Factoring out $4x^3+2x^2y-2xy^2-y^3$

Question

This can be factored as follows:

$$4x^3+2x^2y-2xy^2-y^3 = (2x^2-y^2)(2x+y)$$

What is a systematic way for finding this factorization?

Answer 1

\begin{gather*} 4x^{3} +2x^{2} y-2xy^{2} -y^{3}\\ =\left( 4x^{3} -2xy^{2}\right) +\left( 2x^{2} y-y^{3}\right)\\ =2x\left( 2x^{2} -y^{2}\right) +y\left( 2x^{2} -y^{2}\right)\\ =( 2x+y)\left( 2x^{2} -y^{2}\right) \end{gather*} Does this help?

Answer 2

Hint

$$4x^3-2xy^2=2x(2x^2-y^2)$$

$$2x^2y-y^3=y(2x^2-y^2)$$

Can you take it from here?

Answer 3

The systematic way here is whenever you have a sum of 4 terms, you can check to see if factor by grouping works.

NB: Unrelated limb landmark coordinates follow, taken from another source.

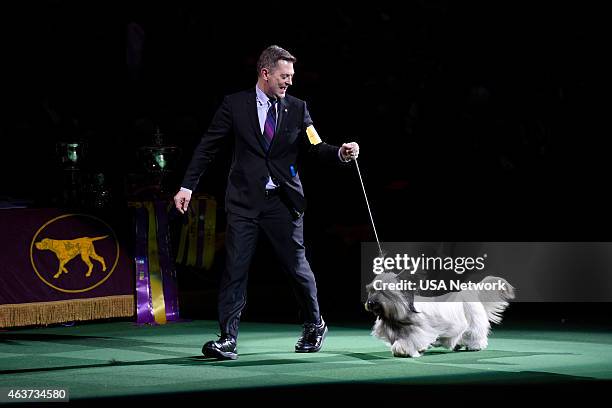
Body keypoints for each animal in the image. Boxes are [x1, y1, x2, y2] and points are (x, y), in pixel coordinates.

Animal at [366, 274, 512, 356]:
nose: (370, 303)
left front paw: (402, 349)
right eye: (371, 290)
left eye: (383, 291)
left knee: (476, 335)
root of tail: (470, 292)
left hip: (473, 324)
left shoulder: (419, 331)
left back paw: (475, 347)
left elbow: (408, 340)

In a sum of the form $a+b+c+d$, factor by grouping works if and only if $ad=bc$. If it does, then you pull out the greatest common factor of $a$ and $b$. When you do so, you will be GUARANTEED to be able to pull a factor out of $c+d$ to match the binomial you got when factoring out $a+b$, as in lab's answer above.